His father says, "Son, you now have a child of your own, so I think it's time I gave you this." And so, he pulls out a book: 1001 Dad Jokes.
The young man says, "Dad, I'm honored," as tears well up in his eyes.
His father says, "Hi, Honored, I'm Dad."
Boy: "My girlfriend didn't dump me, I dumped her..."
Off the nearby cliff.
Your hairline and my grandpa go way back.
I hooked up with the groom at my uncle's wedding.
Father: "That's great, son. Who is she?"
Son: "It's Tina, the neighbor's daughter."
Father: "Ohhh, I wish you hadn't said that. I have to tell you something, son, but you must promise not to tell your mother. Tina is actually your sister."
The boy is naturally bummed out, but a couple of months later:
Son: "Daddy, I fell in love again, and she is even hotter!"
Father: "That's great, son.

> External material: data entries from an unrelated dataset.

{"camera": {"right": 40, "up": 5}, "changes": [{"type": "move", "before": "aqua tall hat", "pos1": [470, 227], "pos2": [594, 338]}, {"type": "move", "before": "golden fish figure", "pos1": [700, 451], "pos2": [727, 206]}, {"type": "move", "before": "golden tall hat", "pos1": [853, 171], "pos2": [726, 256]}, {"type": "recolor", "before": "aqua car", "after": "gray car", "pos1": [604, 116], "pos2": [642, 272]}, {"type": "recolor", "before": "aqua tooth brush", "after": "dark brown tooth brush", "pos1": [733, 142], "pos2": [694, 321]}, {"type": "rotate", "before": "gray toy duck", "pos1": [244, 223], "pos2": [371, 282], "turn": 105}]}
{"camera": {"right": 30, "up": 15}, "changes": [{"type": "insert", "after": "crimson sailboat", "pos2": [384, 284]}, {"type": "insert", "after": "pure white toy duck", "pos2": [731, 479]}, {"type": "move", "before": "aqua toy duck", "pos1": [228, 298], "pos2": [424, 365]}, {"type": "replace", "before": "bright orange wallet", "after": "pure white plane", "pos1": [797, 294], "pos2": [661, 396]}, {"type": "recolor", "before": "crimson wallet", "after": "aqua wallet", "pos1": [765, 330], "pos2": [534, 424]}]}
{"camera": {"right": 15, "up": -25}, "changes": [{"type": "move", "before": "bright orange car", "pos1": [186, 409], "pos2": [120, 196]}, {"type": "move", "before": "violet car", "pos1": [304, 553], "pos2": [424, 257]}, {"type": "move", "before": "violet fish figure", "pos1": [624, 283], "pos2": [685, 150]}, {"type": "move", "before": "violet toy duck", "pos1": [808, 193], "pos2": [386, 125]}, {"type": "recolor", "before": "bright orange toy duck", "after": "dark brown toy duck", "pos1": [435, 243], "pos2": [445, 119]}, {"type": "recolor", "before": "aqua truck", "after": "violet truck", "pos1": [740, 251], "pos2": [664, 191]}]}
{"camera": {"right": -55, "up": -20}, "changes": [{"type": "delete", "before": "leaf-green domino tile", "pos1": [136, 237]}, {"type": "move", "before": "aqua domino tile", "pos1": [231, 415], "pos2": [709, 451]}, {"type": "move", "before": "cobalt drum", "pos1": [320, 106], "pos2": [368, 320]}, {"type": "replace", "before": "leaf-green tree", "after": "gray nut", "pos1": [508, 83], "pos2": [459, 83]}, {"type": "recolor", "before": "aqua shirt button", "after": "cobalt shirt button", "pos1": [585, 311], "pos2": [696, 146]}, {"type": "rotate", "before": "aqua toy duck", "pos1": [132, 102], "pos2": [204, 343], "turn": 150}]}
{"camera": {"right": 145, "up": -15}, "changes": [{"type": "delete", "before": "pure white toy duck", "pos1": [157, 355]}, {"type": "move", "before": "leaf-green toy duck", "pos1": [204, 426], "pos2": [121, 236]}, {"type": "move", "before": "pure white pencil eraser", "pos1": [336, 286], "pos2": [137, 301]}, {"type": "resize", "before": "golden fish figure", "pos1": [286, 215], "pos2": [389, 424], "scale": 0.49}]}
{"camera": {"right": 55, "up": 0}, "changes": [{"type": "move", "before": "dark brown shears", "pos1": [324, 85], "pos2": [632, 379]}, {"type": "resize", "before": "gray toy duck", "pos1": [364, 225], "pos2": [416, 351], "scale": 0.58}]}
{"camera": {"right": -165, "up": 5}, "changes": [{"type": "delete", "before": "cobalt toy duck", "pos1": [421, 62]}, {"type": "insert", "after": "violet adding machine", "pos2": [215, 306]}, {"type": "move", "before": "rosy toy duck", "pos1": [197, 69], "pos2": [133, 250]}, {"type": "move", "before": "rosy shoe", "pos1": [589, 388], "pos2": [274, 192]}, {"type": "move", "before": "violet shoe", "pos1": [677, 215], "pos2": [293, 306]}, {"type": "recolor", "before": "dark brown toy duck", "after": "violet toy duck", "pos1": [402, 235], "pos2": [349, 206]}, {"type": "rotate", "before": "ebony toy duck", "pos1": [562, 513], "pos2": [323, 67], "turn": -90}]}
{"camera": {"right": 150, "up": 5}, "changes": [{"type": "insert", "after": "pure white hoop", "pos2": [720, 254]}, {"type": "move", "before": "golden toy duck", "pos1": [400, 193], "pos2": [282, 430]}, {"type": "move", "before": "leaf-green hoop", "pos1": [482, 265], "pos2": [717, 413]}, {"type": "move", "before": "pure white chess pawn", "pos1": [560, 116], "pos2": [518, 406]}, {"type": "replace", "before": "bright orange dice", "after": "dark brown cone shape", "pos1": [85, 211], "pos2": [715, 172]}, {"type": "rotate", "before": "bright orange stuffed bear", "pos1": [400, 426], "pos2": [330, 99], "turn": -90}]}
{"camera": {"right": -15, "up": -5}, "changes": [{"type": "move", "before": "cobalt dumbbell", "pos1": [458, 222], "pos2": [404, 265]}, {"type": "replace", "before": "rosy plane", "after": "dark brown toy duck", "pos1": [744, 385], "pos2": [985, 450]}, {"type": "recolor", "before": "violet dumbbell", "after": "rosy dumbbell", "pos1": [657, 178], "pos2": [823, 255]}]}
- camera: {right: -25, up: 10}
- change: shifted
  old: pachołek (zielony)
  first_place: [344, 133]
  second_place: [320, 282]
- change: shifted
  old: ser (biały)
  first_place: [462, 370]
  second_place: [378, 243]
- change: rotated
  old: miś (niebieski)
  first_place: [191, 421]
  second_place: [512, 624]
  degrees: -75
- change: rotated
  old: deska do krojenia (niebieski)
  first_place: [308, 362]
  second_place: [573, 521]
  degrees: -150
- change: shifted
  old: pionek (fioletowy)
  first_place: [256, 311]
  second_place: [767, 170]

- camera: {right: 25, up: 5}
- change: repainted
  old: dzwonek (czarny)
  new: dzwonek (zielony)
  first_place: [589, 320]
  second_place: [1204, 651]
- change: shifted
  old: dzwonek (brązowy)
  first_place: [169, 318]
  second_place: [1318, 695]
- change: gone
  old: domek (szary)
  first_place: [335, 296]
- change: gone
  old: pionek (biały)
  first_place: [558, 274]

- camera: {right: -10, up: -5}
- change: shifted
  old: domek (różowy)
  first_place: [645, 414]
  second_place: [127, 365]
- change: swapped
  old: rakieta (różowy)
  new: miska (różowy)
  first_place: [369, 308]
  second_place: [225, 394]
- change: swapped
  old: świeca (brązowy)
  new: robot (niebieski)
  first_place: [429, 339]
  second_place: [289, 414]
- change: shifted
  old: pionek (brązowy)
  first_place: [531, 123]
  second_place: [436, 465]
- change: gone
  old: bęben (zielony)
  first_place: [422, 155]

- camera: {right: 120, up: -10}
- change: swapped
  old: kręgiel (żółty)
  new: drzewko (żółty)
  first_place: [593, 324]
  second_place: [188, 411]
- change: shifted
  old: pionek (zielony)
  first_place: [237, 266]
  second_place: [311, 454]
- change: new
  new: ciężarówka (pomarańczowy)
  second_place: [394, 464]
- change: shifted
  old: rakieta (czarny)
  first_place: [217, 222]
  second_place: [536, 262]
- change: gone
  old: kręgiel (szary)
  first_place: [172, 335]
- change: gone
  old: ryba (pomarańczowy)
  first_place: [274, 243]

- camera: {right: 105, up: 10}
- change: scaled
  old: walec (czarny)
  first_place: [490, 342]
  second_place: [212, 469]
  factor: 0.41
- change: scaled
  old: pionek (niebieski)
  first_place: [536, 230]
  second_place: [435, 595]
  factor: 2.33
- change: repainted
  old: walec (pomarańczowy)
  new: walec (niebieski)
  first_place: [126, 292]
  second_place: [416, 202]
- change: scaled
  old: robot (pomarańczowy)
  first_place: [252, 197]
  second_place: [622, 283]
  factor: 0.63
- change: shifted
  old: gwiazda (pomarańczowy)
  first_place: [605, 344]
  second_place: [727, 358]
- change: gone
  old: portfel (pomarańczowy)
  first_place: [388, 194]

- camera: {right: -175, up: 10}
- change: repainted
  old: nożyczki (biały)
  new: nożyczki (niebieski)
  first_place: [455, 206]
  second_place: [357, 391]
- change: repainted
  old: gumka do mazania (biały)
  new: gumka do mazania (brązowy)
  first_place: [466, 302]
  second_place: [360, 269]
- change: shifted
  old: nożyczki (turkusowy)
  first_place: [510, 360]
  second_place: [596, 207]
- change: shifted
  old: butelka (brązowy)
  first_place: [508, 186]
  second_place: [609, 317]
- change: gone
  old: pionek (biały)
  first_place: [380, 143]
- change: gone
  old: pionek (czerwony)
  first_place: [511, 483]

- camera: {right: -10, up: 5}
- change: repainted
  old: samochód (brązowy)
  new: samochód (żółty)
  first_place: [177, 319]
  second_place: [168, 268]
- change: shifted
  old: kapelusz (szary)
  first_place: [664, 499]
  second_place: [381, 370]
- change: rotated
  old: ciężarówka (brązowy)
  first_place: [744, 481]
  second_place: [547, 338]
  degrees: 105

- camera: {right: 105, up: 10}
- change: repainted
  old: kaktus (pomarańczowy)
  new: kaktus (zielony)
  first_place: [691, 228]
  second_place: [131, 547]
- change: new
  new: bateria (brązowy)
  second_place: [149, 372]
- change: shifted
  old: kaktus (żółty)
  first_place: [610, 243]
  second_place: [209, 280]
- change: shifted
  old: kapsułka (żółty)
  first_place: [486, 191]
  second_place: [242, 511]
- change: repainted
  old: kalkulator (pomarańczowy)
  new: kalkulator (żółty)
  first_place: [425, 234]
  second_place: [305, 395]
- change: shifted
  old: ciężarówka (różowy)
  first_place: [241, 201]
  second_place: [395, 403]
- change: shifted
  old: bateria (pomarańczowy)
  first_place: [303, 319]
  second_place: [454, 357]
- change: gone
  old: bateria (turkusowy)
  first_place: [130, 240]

Who is she?"
Son: "It's Peny, the other neighbor's daughter."
Father: "Ohhhh, I wish you hadn't said that. Peny is also your sister."
This went on a couple of times, and the son was so mad, he went straight to his mother crying.
Son: "Mum, I am so mad at Dad! I fell in love with six girls, but I can't date any of them because Daddy is their father!"
The mother hugs him affectionately and says:
"My love, you can date whoever you want. Don't listen to him. He is not your father!"
My wife left me for an Indian guy. I know he's going to treat her well, I heard they worship cows.